━━━ DOCUMENT SEGMENT ━━━

The same observations may be made of a large number of other products imported from abroad. There is nothing better in the United States in the matter of agricultural equipment than that possessed by the Argentine; as for stock-raising, we have only to remember that it is to South America that England sends her best bulls, rams, and stallions.

But from these remarks it must not be concluded that

the Argentine has bought too dearly the glory of an equipment which is modern as compared with that of the old European nations. Of late years it is rather the reverse that has been true. The leading industrial countries, being anxious to sell off their stock on account of an almost general over-production, have been propelled towards the markets of exportation in order to get rid of their surplus. From this has resulted a competition from which the Argentine has in many cases profited, by obtaining industrial products under particularly advantageous conditions. Such has been the case in the matter, for example, of rails; the German trade offered them at £4, 16s. per ton, at a time when the European prices were considerably higher; Germany, however, was supplanted by the factories of the United States, which supplied them at £2, 8s. per ton. This is an application of the new economic process known as dumping, which consists in developing production as far as possible, in order to lower the net cost of production, and then to sell at this net cost price, in foreign markets, all that the producing country fails to absorb.

━━━ DATA EXCERPTS ━━━

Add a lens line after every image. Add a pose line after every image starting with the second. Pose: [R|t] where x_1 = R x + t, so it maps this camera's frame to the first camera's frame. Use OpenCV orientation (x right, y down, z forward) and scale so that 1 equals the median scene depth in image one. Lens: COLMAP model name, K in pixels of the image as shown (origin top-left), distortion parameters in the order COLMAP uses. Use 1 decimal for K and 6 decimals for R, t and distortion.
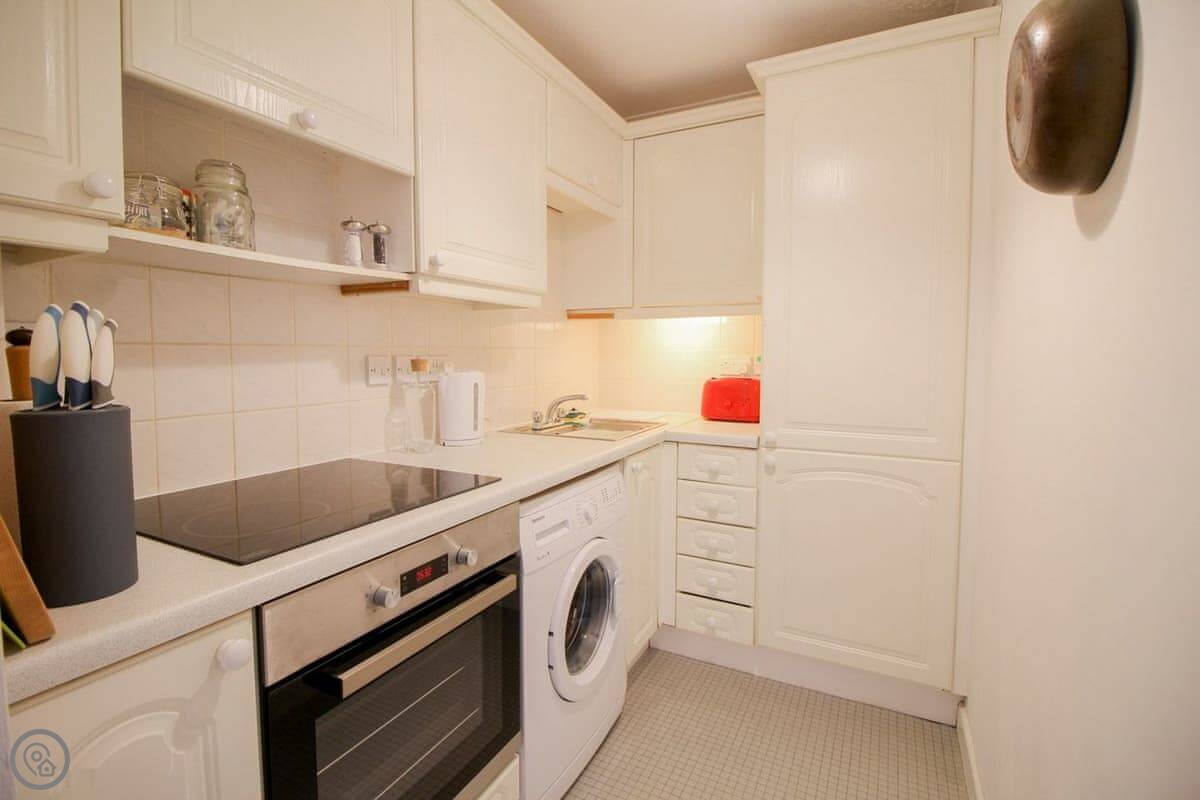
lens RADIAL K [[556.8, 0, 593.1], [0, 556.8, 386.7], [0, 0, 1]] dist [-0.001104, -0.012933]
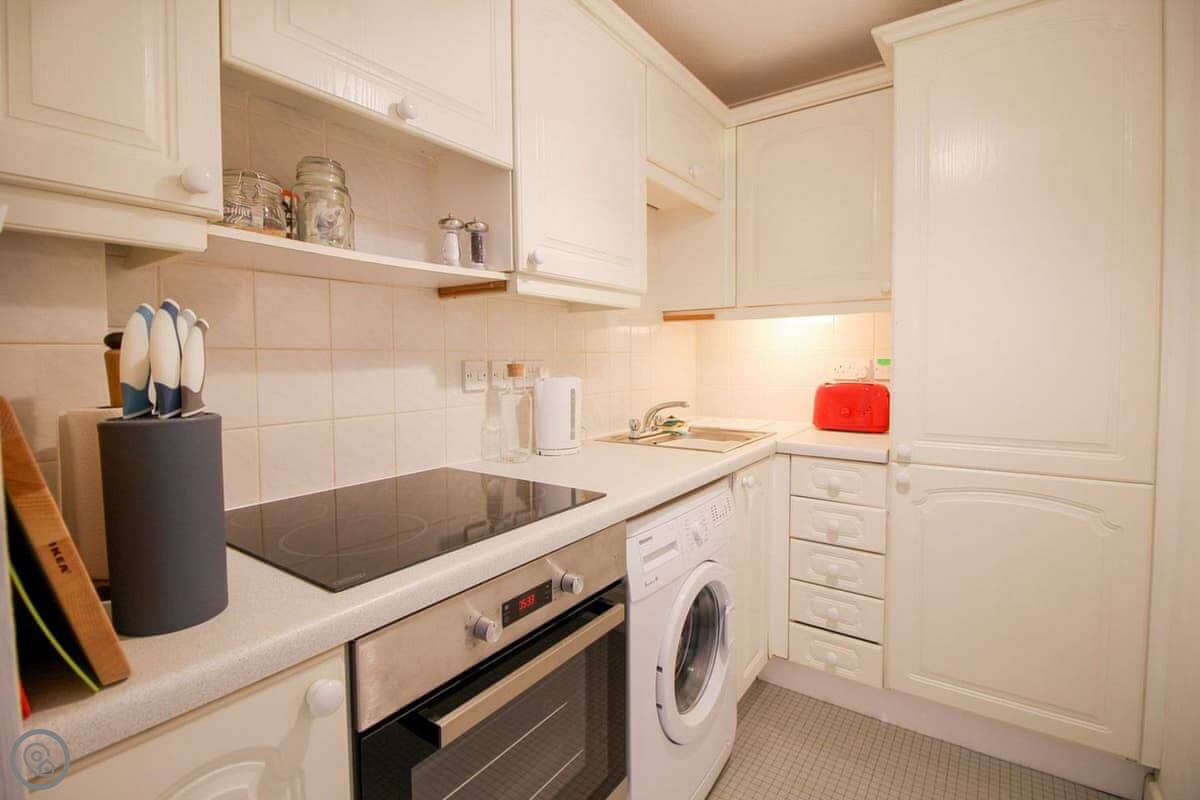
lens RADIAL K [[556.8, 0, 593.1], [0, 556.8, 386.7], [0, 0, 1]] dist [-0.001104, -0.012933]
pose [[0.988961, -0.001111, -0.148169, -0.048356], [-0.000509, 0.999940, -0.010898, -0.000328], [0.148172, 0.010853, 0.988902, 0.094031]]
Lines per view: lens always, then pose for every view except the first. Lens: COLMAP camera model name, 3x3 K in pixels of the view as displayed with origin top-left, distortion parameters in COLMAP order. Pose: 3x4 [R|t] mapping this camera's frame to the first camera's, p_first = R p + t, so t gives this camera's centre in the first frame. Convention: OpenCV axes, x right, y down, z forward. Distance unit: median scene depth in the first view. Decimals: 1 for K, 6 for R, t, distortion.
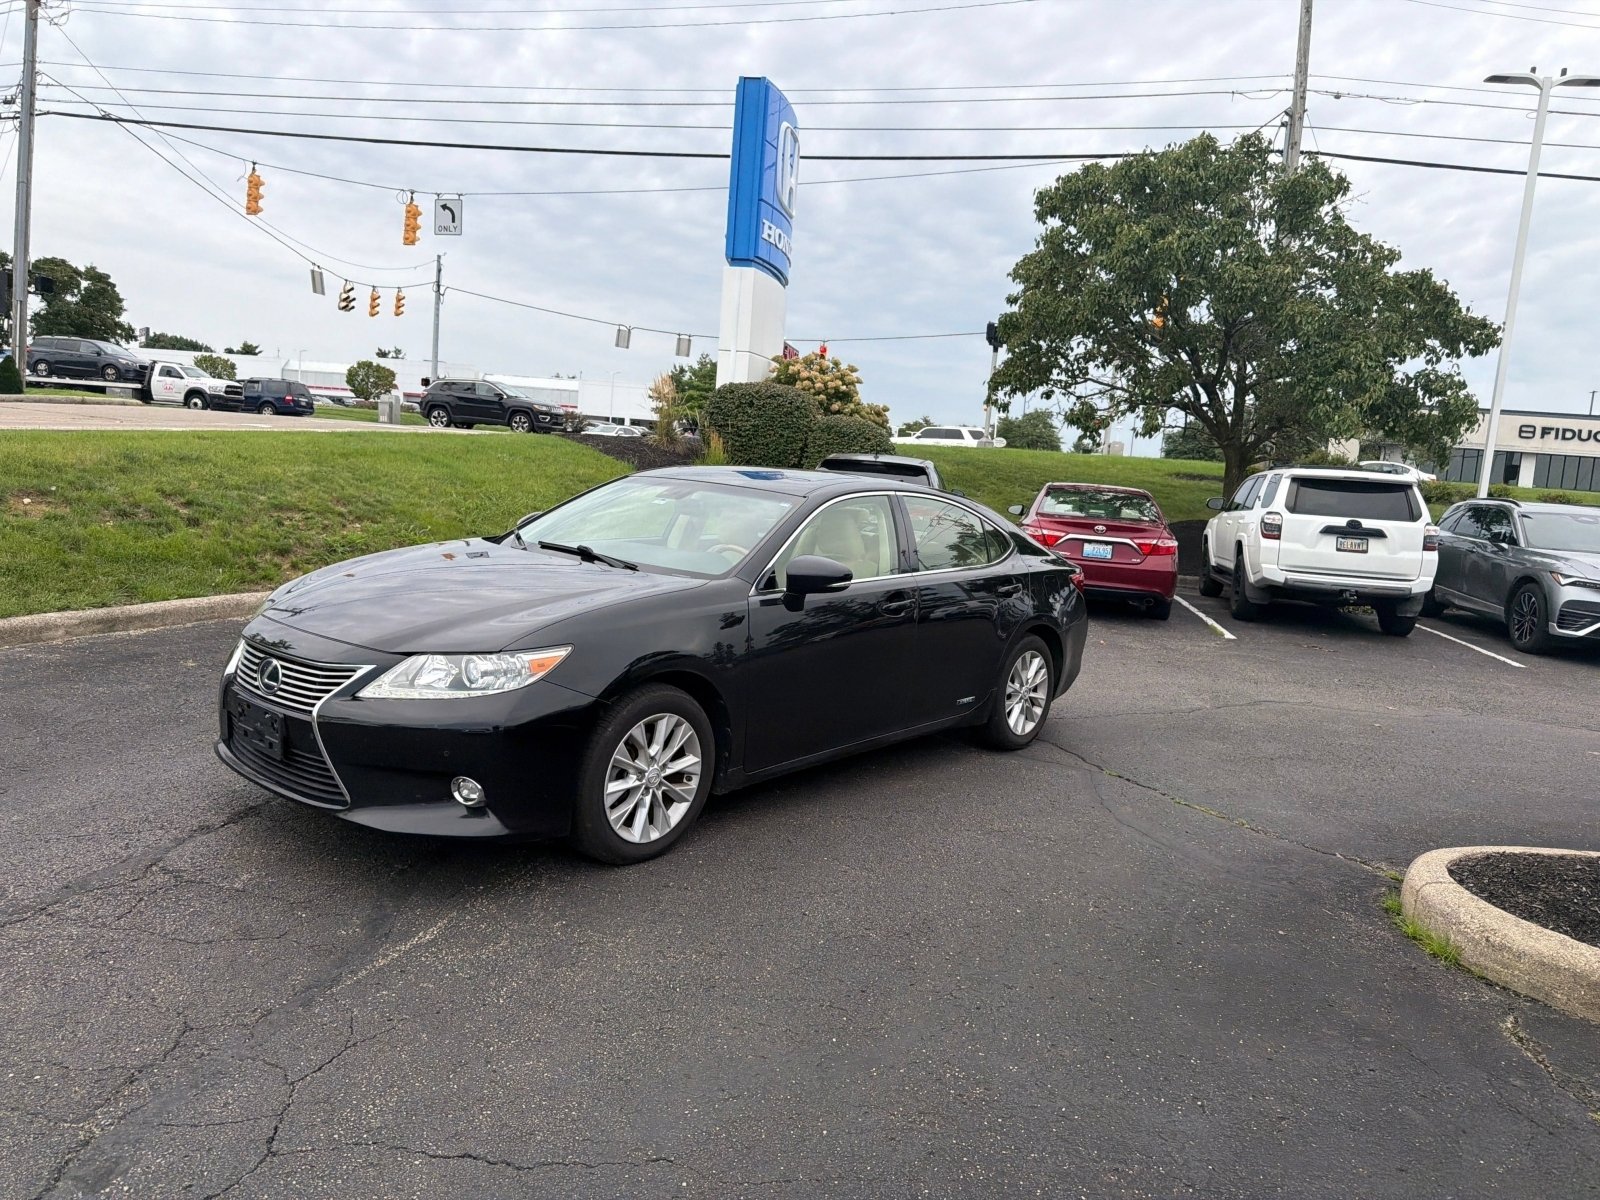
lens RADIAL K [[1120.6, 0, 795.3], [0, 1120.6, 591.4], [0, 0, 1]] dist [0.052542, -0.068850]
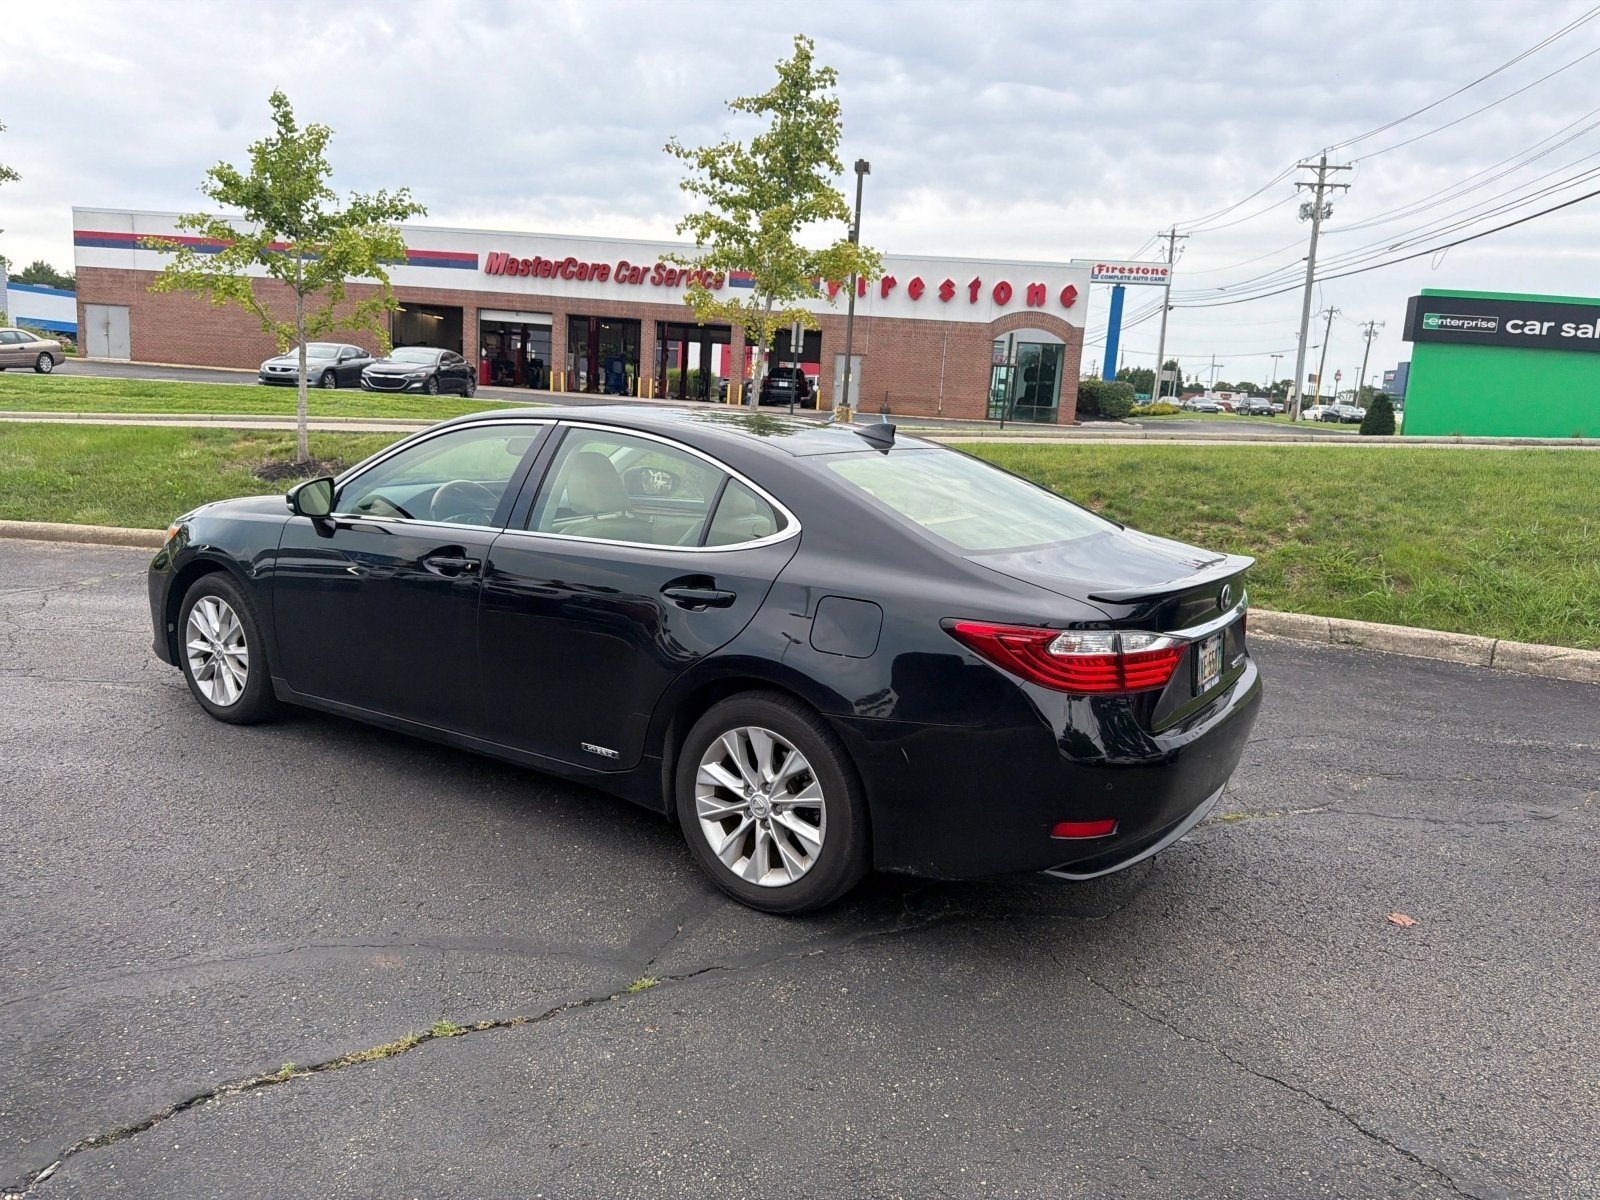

━━━

# QUESTIONS
a) In the passage on Argentine imports, at what price per ton did factories in the United States supply rails?
b) Continue the passage on Argentine imports and dumping, starting after its last sentence.

# RESPONSE LIST
a) £2, 8s. per ton.

b)
All the nations we have cited are the actual consumers of Argentine products; but it is to be hoped that yet other markets will be opened, attracted by the abundance and the quality of these products.

Among these countries disposed to trade with the Argentine we must mention the Japanese Empire, which is endeavouring to develop its trade upon a reciprocal basis, and has sent a commission of delegates to Buenos Ayres, who were instructed to obtain complete and practical data as to the possibility of establishing a mutual trade with the young South American nation.

The Japanese commissioners have accomplished their trade with the earnest application characteristic of their countrymen, and after studying the question for more than a year they have arrived at the conclusion that many Argentine products, and among them wools, hides, and flour, might find an extensive outlet in Japan; but only if imported free from the expenses imposed by the European middleman.

Pursuing their investigations, the Japanese Commissioners

discovered that the great difficulty in the way of a direct trade between the Argentine and Japan consists in the fact that there is no direct line of steamers; but this obstacle might be overcome by an arrangement with the Toyo-Yusen-Kaisha Company, which would establish a direct service to Buenos Ayres via Cape Town in forty-five days; at present the voyage takes seventy days. This arrangement would lead to a reduction of 75 per cent. on the freights.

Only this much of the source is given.